The Symplicity® catheter is introduced through a guiding catheter placed through puncture into the femoral artery, located at about the level of the groin crease, and is then threaded up into the renal artery leading to each kidney. It is connected to the Symplicity® generator, which produces controlled low-power radio-frequency (RF) energy.
Once in place within the renal artery, the tip of the Symplicity catheter is placed against the arterial wall in several places where it uses controlled, low-power RF energy to ablate or “burn out” the renal nerves according to a proprietary, generator-controlled algorithm. The treatment does not involve a permanent implant and is performed under conscious sedation.
The Symplicity renal denervation system has been used outside of the United States since 2007 to treat more than 4,000 patients worldwide. The Symplicity renal denervation system is currently available in parts of Europe, Asia, Africa, Australia and the Americas; the device is not yet approved by the U.S. Food and Drug Administration (FDA) for commercial distribution in the United States.
Richard Kovach, M.D., Deborah’s Chair of Interventional Cardiology and Endovascular Medicine, Co-Principal Investigator of SYMPLICITY stated: “Renal denervation and ongoing treatment with antihypertensive medications has the potential to help patients with this challenging form of hypertension achieve their target blood pressure levels.”
“We’re excited to participate in the SYMPLICITY HTN-3 study of this investigational interventional treatment, which may represent a new and innovative approach to treating the growing number of treatment-resistant hypertension patients in the United States,” said David Hsi, M.D., Deborah’s Chair of Cardiology, and Co-Principal Investigator in the study.

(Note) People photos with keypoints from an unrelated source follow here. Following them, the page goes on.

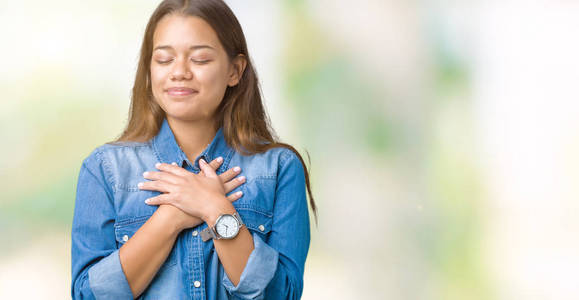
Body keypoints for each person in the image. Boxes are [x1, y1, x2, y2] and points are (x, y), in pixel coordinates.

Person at [70, 0, 317, 299]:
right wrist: (171, 216)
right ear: (149, 70)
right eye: (163, 60)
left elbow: (284, 295)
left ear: (235, 71)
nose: (179, 72)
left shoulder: (279, 169)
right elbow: (87, 295)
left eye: (199, 59)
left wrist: (217, 210)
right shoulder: (104, 169)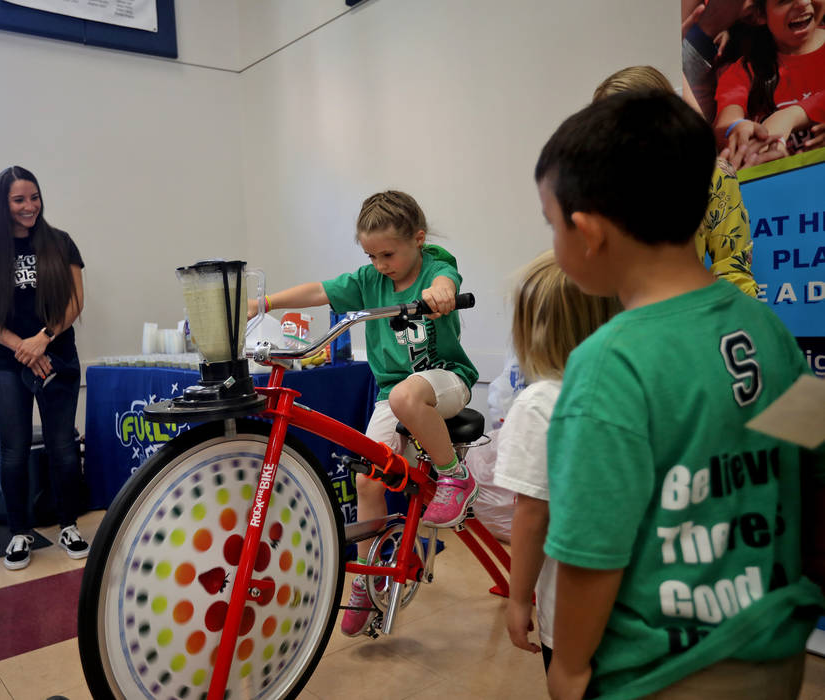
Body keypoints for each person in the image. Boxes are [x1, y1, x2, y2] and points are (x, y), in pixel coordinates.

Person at [535, 92, 825, 699]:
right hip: (776, 648)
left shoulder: (606, 366)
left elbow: (591, 554)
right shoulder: (766, 325)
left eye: (551, 222)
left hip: (660, 674)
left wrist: (567, 667)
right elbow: (808, 464)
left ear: (587, 233)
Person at [246, 190, 479, 637]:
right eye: (371, 255)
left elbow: (445, 281)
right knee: (368, 478)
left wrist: (440, 294)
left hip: (445, 379)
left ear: (418, 239)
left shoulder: (434, 265)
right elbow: (319, 290)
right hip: (394, 391)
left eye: (388, 254)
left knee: (406, 399)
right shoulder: (368, 280)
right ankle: (368, 580)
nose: (380, 264)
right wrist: (265, 304)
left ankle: (455, 475)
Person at [494, 251, 620, 674]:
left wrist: (517, 599)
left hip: (573, 607)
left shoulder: (539, 405)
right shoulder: (632, 388)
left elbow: (532, 514)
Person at [0, 165, 89, 570]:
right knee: (12, 452)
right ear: (3, 203)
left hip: (57, 357)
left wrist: (42, 338)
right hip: (5, 363)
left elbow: (75, 300)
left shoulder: (60, 242)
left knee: (64, 449)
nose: (29, 206)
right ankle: (19, 533)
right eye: (19, 200)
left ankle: (69, 525)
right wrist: (20, 346)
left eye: (34, 197)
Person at [594, 65, 759, 298]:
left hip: (685, 320)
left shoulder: (712, 176)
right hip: (609, 324)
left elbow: (734, 270)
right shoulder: (595, 182)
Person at [715, 0, 825, 168]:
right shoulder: (744, 71)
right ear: (759, 15)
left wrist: (790, 117)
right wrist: (739, 128)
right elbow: (726, 122)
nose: (803, 3)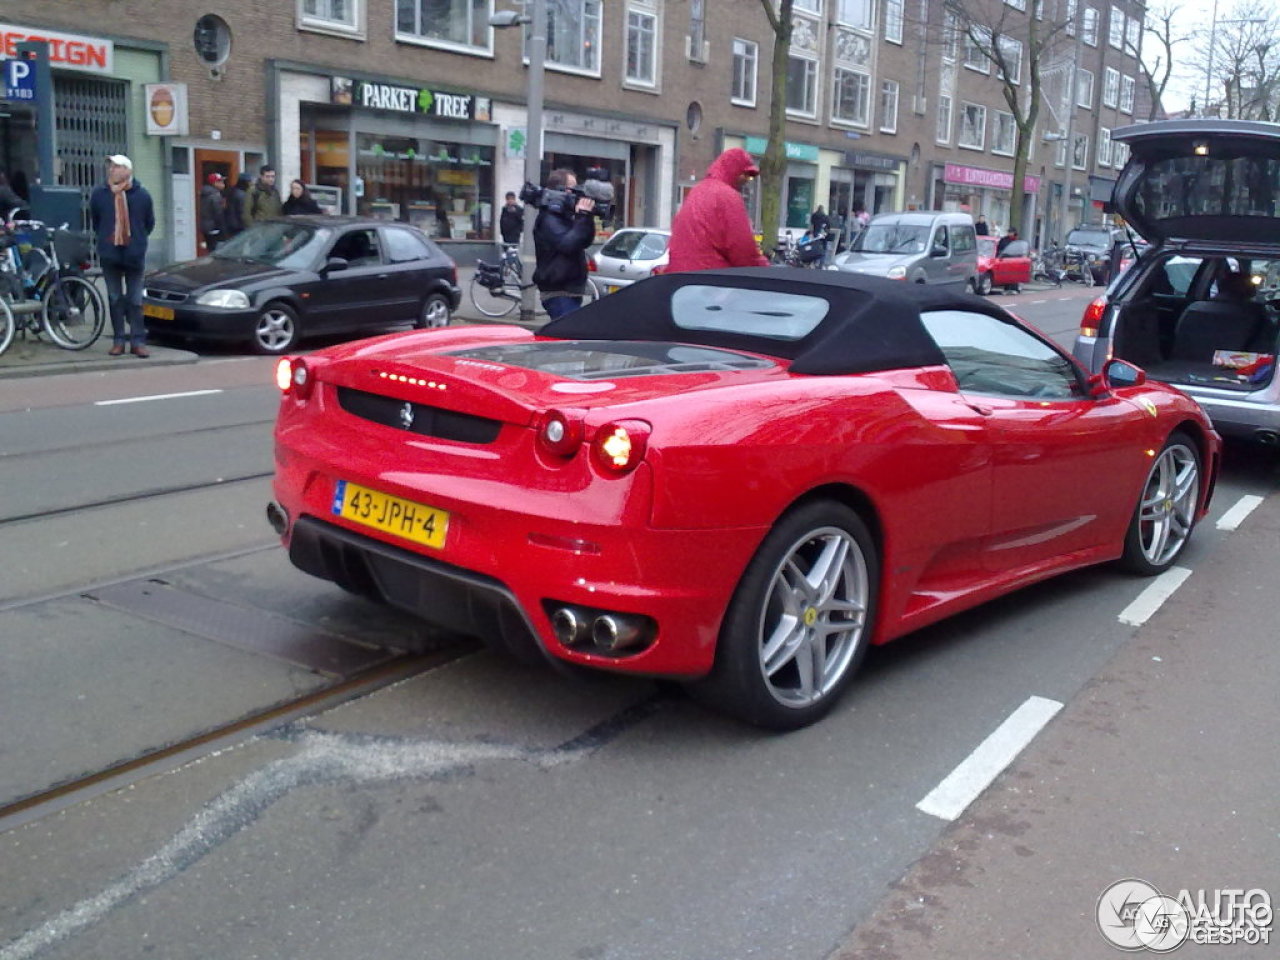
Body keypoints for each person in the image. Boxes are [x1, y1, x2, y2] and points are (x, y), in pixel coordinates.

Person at [89, 155, 155, 358]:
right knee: (115, 298)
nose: (112, 170)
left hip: (134, 255)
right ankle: (118, 340)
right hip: (110, 254)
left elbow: (149, 223)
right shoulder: (100, 194)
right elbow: (97, 221)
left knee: (135, 300)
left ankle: (137, 340)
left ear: (127, 171)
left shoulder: (142, 195)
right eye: (110, 166)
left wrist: (136, 241)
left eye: (116, 167)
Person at [666, 147, 769, 272]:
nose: (746, 180)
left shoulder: (698, 191)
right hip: (711, 279)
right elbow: (741, 249)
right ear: (734, 170)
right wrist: (763, 269)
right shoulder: (728, 196)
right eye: (745, 175)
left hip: (682, 279)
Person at [531, 169, 597, 319]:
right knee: (568, 338)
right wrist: (581, 217)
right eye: (571, 188)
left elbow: (583, 241)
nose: (576, 192)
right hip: (558, 291)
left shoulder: (565, 216)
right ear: (559, 190)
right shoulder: (550, 218)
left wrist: (587, 217)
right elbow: (567, 244)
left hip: (570, 290)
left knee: (568, 337)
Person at [200, 172, 226, 252]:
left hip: (206, 225)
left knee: (210, 247)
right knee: (215, 248)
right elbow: (218, 212)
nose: (223, 184)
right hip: (214, 226)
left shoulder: (206, 193)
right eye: (221, 182)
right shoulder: (214, 195)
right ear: (215, 183)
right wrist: (223, 227)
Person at [224, 174, 250, 238]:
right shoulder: (242, 195)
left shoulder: (232, 191)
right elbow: (242, 211)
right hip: (239, 226)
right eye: (249, 182)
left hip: (230, 224)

SYMPLICITY HTN-3 is a randomized, controlled trial designed to evaluate the safety and effectiveness of renal denervation with the investigational Symplicity renal denervation system in patients with treatment-resistant hypertension and systolic blood pressure higher than 160 mmHg. The study will enroll treatment-resistant hypertension patients across several U.S. medical centers. People receiving the investigational treatment will be compared with a control group that does not receive the treatment, with all patients continuing to take their blood pressure medications. Patients enrolled in the SYMPLICITY HTN-3 trial will be randomly assigned to either a treatment group or a control or placebo group. “This study opens an exciting new research avenue for patients with treatment-resistant hypertension,” said Jon C. George, M.D., Deborah’s Medical Director of Clinical Research.
“This is a very important clinical study.” For more information about the trial visit www.SymplifyBPtrial.com or contact Linda Dewey, RN, MSN, CCRC, Senior Study Coordinator 609-893-1200 ext. 5023; or DeweyL@Deborah.org. Potential trial participants include those diagnosed with hypertension (high blood pressure) and unable to control their hypertension even when compliant with three or more blood pressure medications, including a diuretic (water pill), and at maximum tolerated dosage.
CAUTION: Investigational device. Limited by federal (U.S.) law to investigational use.